==== Data listing
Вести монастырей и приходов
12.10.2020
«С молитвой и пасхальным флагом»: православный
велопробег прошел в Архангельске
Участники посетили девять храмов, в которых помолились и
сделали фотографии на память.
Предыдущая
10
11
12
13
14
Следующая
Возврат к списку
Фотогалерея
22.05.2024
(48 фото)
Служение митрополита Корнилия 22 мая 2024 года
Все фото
========
What is required:
Each line of the records should be repeated exactly as it stands.

Expected answer:
Вести монастырей и приходов
12.10.2020
«С молитвой и пасхальным флагом»: православный
велопробег прошел в Архангельске
Участники посетили девять храмов, в которых помолились и
сделали фотографии на память.
Предыдущая
10
11
12
13
14
Следующая
Возврат к списку
Фотогалерея
22.05.2024
(48 фото)
Служение митрополита Корнилия 22 мая 2024 года
Все фото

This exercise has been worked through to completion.